We are using IPv4 in our company. Our ISP does not provide IPv6 and this won't change in the next years.

The Best Practices Analyzer (BPA) of our Server 2012 R2 DNS server warns about the IPv6 DNS root hints not responding to the DNS server’s queries. Of course, as we do not have an IPv6 internet access.

I see two solutions:

  1. Ignore the warnings. As long as this does not have an impact on the speed of DNS resolutions. (Something like clients trying IPv6 first, waiting for a timeout and then trying an IPv4 name resolution.)

  2. Remove the IPv6 addressse from the root hints and add them back if we get IPv6 in the future.

Any other solutions? What should I prefer?


That nameserver does respond to NS queries for the root zone. I just tried it. The fact that Windows is trying to contact it suggests that the operating system thinks it has IPv6 connectivity. Ensure that you haven't got any IPv6 transition technologies enabled, specifically ISATAP, Teredo, or 6to4.

  • All of the root servers except from 2001:503:c27::2:30 and 2001:500:1::803f:235 respond to queries from 2002::/16. Only about half of them respond to queries from 2001::/32. The root operators could easily make the root servers respond to such queries, so I guess they just don't consider it that important.
    – kasperd
    May 13 '15 at 10:04
  • @kasperd That's assuming they receive the queries at all, which for 6to4 and Teredo is not a valid assumption. There's a lot of broken tunnels out there... May 13 '15 at 10:07
  • We do not have IPv6, that is why they do not respond to us.
    – Daniel
    May 13 '15 at 10:08
  • @Daniel If you don't have IPv6 at all, you would never have sent the request! May 13 '15 at 10:20
  • 1
    @Daniel You should have disclosed this at first. And you should be using ULAs for a private IPv6 network. Anyway, it's safe to ignore this if you haven't got global IPv6 connectivity. May 13 '15 at 10:32

First of all you are going to need IPv6 in a few years. Based on statistics published by Google my best guess as to when IPv6 adoption will cross the 50% mark is 3 years from now.

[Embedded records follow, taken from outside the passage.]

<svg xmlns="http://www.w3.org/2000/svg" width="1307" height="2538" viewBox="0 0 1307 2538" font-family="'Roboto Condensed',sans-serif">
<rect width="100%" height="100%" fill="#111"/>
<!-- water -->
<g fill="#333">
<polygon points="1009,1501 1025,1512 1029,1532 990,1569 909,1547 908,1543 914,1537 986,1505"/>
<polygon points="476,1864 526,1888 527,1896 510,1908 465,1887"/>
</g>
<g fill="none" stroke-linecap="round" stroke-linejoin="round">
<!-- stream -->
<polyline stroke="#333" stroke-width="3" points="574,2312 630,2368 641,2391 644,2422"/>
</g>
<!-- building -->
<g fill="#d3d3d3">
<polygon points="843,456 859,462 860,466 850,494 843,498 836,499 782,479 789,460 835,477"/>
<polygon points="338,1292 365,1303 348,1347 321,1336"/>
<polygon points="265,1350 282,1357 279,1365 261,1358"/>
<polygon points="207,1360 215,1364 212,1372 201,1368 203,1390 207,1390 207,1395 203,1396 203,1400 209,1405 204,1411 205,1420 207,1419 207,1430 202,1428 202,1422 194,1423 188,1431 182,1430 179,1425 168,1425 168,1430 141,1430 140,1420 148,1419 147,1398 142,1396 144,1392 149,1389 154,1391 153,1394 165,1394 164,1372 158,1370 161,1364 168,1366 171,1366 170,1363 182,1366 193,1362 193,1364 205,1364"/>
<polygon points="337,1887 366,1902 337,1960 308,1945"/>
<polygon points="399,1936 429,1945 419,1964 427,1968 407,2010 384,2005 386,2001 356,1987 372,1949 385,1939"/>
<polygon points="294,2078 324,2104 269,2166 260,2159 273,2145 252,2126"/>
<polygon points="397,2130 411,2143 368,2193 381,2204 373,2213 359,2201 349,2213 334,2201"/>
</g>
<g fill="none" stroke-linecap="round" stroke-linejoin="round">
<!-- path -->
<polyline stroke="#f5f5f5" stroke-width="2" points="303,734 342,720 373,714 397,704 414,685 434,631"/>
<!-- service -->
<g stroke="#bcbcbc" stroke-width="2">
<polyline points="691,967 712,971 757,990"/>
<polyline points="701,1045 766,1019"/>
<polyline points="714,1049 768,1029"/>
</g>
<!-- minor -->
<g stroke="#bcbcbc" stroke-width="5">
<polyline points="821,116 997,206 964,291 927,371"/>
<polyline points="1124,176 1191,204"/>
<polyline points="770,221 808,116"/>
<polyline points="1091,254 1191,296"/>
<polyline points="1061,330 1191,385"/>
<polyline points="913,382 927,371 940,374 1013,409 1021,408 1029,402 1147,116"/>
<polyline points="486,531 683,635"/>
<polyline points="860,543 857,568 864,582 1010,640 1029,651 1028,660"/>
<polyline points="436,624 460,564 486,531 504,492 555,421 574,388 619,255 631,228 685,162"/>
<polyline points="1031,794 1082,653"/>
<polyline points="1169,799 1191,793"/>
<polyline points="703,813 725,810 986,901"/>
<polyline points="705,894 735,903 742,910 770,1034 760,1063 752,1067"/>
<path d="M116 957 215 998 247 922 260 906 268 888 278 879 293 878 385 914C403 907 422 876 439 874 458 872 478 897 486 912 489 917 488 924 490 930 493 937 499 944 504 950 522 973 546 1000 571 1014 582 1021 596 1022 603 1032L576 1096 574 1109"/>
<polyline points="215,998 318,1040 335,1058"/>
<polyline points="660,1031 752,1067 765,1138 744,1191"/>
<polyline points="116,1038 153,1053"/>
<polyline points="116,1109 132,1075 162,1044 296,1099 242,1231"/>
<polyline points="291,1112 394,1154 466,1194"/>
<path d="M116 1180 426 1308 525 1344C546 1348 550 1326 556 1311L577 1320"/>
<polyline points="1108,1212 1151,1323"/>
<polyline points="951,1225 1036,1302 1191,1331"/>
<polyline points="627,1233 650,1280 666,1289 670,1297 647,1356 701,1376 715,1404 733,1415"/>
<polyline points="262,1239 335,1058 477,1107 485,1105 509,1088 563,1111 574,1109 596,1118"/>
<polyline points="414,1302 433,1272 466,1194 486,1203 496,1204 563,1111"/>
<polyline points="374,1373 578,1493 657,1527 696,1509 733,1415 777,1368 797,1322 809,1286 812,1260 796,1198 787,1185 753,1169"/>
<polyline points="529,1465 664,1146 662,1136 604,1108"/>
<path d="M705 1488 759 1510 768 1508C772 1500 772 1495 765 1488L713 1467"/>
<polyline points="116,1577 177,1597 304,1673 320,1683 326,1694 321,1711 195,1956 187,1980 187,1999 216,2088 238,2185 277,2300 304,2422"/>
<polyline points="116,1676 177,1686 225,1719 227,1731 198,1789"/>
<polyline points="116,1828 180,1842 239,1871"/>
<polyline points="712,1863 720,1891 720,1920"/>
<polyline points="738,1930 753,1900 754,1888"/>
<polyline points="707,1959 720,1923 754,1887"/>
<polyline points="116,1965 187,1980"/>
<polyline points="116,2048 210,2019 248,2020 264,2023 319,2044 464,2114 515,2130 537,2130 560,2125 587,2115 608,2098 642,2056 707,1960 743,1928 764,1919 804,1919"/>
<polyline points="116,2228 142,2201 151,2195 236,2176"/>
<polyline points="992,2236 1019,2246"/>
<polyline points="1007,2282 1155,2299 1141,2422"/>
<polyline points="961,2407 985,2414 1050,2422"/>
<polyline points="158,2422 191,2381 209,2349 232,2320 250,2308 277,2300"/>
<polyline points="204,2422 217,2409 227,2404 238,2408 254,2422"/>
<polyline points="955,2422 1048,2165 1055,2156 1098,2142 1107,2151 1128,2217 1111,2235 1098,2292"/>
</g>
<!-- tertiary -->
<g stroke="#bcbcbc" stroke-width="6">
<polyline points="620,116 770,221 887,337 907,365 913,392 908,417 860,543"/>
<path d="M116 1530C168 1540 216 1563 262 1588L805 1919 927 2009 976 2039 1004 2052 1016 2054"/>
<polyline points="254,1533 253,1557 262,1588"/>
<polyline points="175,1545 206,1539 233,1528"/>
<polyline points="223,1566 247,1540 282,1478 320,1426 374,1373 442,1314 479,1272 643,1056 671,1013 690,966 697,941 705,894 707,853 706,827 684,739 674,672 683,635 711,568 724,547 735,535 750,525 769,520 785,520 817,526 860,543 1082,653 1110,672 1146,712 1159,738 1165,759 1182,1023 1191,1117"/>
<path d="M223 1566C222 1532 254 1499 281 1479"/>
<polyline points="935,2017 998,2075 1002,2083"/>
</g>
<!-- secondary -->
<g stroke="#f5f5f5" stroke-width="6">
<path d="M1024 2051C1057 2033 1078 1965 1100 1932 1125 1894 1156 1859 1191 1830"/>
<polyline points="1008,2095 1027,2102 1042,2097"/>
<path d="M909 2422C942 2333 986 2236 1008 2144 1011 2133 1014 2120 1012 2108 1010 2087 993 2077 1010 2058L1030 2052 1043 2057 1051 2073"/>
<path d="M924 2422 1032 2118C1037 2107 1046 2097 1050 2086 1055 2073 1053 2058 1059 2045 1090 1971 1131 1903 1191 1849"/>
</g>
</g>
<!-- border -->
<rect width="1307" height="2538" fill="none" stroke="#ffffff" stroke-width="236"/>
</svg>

Any IPv6 related problem a system administrator is facing needs to be solved, not hidden and ignored. If you take the approach of making changes now that solve your immediate problem but will be getting in the way of upgrading to IPv6 later, then you are setting yourself up for a disaster in a few years when you can no longer remember all the temporary workarounds you applied. Moreover rolling back loads of temporary workarounds and finding real solutions to all of them within a short timeframe will be problematic.

It is perfectly fine to make changes, that don't move you towards running IPv6, as long as you don't make changes, that are moving you away from it.

Running an IPv4-only DNS server with root hints containing both IPv4 and IPv6 addresses is supposed to be a valid configuration. A DNS server is supposed to be able to figure out which of the addresses can be used, and which cannot.

I'm guessing the analyzer you have been running is a bit too verbose for your scenario.

I wouldn't consider removing the IPv6 addresses from the root hints to be an advisable step. If you want the warning to go away, something else need to be done. The other option I can think of would be to get dual stack on the DNS server.

There is also the possibility that the analyzer has detected a real configuration problem in your setup, but that it just doesn't communicate clearly enough what it has found. Documentation about what the analyzer is testing and why could be useful in figuring out if this is the case.

The answer by Michael Hampton have a few suggestions about what configuration problem might have triggered the warning.


I ran DNS BPA on Windows Server 2016 Domain controller and got the same result. I also only use IPv4 internally.

Solution 1

I used nslookup and resolved IPv4 names and ip addresses for each of the servers, added new records for the root hints:


Solution 2

I discovered after using solution 1, just delete them then add the names back and they will resolve the IPv4 ip addresses, with both methods the IPv6 addresses appeared again so I deleted them again

The DNS BPA now shows no warnings or errors.